After carefully reviewing the record and noting that a great deal of conflicting testimony was given below, we cannot say that the Board capriciously disregarded competent evidence in resolving such conflict in the employer's favor and in arriving at its findings of fact. We have recognized in Lovrekovic v. Unemployment Compensation Board of Review, 36 Pa. Commonwealth Ct. 364, 366, 387 A.2d 685, 686 (1978), that "[o]nce an employee submits a resignation which sets in motion the process whereby a replacement is hired his subsequent unemployment is deemed a voluntary termination, rather than a discharge, when the employer elects to retain the replacement upon an attempt by an employee to withdraw the resignation." See also O'Connor v. Unemployment Page 649} Compensation Board of Review, 50 Pa. Commonwealth Ct. 573, 413 A.2d 458 (1980). And it is clear that a mere dissatisfaction with work hours is not a cause of a necessitous and compelling nature, such as to justify a claimant's voluntary termination of his employment. Stalc v. Unemployment Compensation Board of Review, 13 Pa. Commonwealth Ct. 131, 318 A.2d 398 (1974). We believe, therefore, that the Board did not commit an error of law in concluding on the basis of its factual findings that this claimant was ineligible for benefits under Section 402(b)(1) of the Law.

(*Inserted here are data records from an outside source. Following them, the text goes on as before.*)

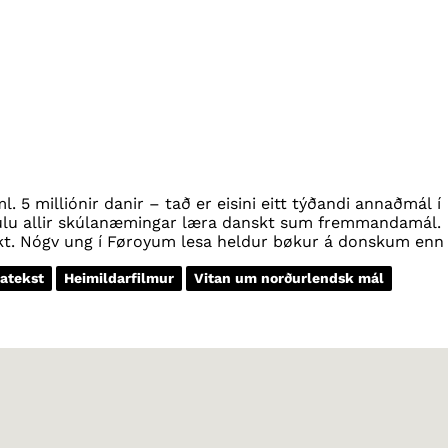
. 5 milliónir danir – tað er eisini eitt týðandi annaðmál í
kulu allir skúlanæmingar læra danskt sum fremmandamál.
rkt. Nógv ung í Føroyum lesa heldur bøkur á donskum enn
 eitt týðandi minnilutamál í norðara parti av Týsklandi. U
 í týska landslutinum Suðurslesvig.
atekst
Heimildarfilmur
Vitan um norðurlendsk mál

The claimant next argues that he should not be subject to repayment, as provided for by Section 804(a) of the Law, for the $1322 in benefits he received because the referee erred in reversing the Bureau's determination that the overpayment was non-fault in nature under Section 804(b). We note that the Board in its brief " concedes that there is not a sufficient evidentiary basis in the record for concluding that the claimant received a fault overpayment of benefits under Section 804(a) . . . and that the overpayment totaling $1322 . . . must be treated [as non-fault] under Section 804(b). . . ." (Emphasis in original.)

We will, therefore, affirm the Board's order insofar as it states that this claimant is ineligible for benefits, but we must reverse the order to the extent that it upholds the referee's determination that the claimant is subject to repayment.

Order

And Now, this 12th day of November, 1982, the order of the Unemployment Compensation Board of Review in the above-captioned matter is hereby affirmed insofar as it finds this claimant ineligible for benefits but reversed to the extent that it upholds the referee's determination that the claimant received a

[ 69 Pa. Commw. Page 650]

    fault overpayment of $1322 repayable under Section 804(a) of the Law, 43 P.S. § 874(a).

It is further ordered that the Office of Employment Security's determination that the overpayment which the claimant received be deemed non-fault and subject to the recoupment provisions of Section 804(b) of the Law, 43 P.S. § 874(b), is hereby reinstated.

Disposition

Affirmed in part and reversed in part.